One evening in July, my father locked up his home of 53 years for the last time, the house my sister and I grew up in, the one our mother filled with her crafts and book group meetings — until she didn’t. About 10 years after we moved out, Mom, in her 50s then, quit her hobbies and nursing job. Her former patients sent her money cards, but if she felt like a graduate, she never talked about next steps. Retiring earlier than planned, our father, Don, cared for our mother, Carolyn, 24/7 in their home for 20 years. He seldom said Alzheimer’s.

She stopped talking altogether, would hum when we’d near her, an eager, revving sound.

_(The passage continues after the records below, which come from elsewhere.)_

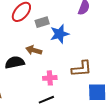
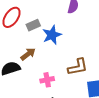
brown arrow: (34, 50) -> (28, 54), turned 133

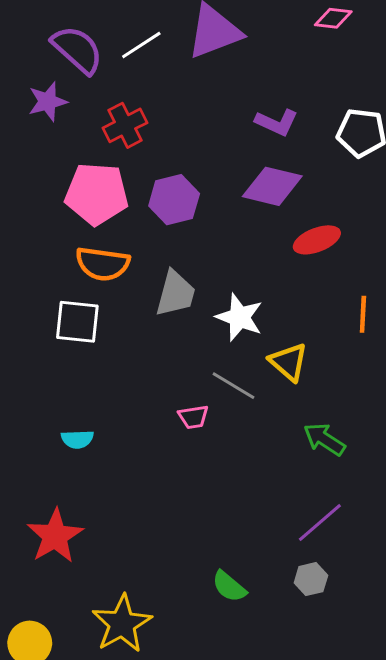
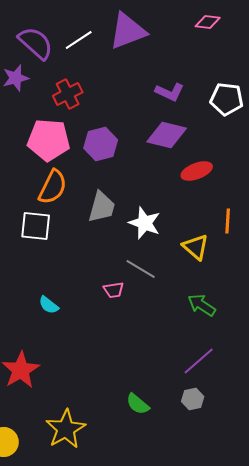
orange semicircle: (103, 264) -> (53, 187), turned -72
yellow triangle: (289, 362) -> (196, 247), moved
cyan semicircle: (77, 439) -> (49, 305), moved, turned 40

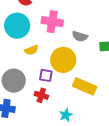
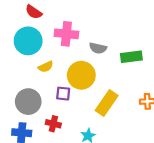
yellow rectangle: (85, 86) -> (107, 103), turned -75
red cross: (41, 95) -> (53, 124), moved

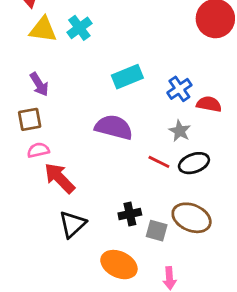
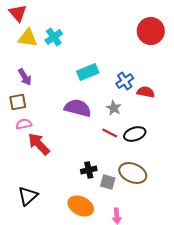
gray star: (180, 131) -> (114, 108), moved
black triangle: (72, 224) -> (28, 196), moved

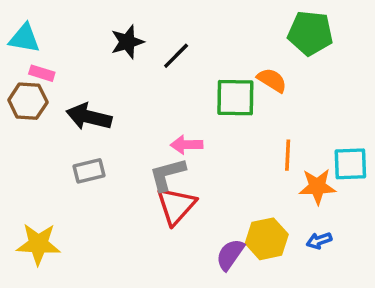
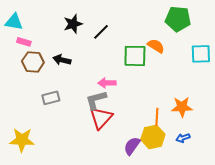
brown hexagon: (28, 101) -> (33, 62), moved
black arrow: (89, 117) -> (62, 60), moved, size x0.7
orange line: (288, 155) -> (157, 117), moved
cyan square: (350, 164) -> (201, 54), moved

For the last 17 months of her life, Mom lived in a nursing home. There, Dad visited her daily, relating these visits on our 9 a.m. phone checks — a ritual that had replaced my spontaneous chats with Mom. To me, each day sounded the same: him praying with her, feeding her pudding through a straw, and on some special days she smiled.

By the time she died, six years ago, I had accepted losing my mother. I would not accept losing my father to his paralyzing grief. Eyeing the Ziploc bag containing Mom’s hairbrush, which he had brought back to the house he still called “ours,” I took his inventory. There was that high-paying job he had rejected because he wouldn’t move; his refusal to get a smartphone or pay a bill online. He was a successful engineer, but could he change to save himself?

On visits, I’d suggest Dad leave Connecticut to live near my family in Virginia, touting the virtues of “moving on.” Dad nodded from his La-Z-Boy chair, the one patched with masking tape. Should he make popcorn and turn on “Downton Abbey,” he would ask me once I had wound down.